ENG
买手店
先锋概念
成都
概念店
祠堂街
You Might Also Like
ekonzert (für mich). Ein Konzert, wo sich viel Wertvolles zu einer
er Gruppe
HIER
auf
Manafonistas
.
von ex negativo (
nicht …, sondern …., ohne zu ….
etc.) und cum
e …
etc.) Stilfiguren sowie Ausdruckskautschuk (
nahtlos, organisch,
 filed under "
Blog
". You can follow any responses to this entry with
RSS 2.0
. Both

☆ ☆ ☆ ☆ ☆

▶ [What to do]: Output the records in full, keeping them exactly as they are.

▶ [Your solution]:
ENG
买手店
先锋概念
成都
概念店
祠堂街
You Might Also Like
ekonzert (für mich). Ein Konzert, wo sich viel Wertvolles zu einer
er Gruppe
HIER
auf
Manafonistas
.
von ex negativo (
nicht …, sondern …., ohne zu ….
etc.) und cum
e …
etc.) Stilfiguren sowie Ausdruckskautschuk (
nahtlos, organisch,
 filed under "
Blog
". You can follow any responses to this entry with
RSS 2.0
. Both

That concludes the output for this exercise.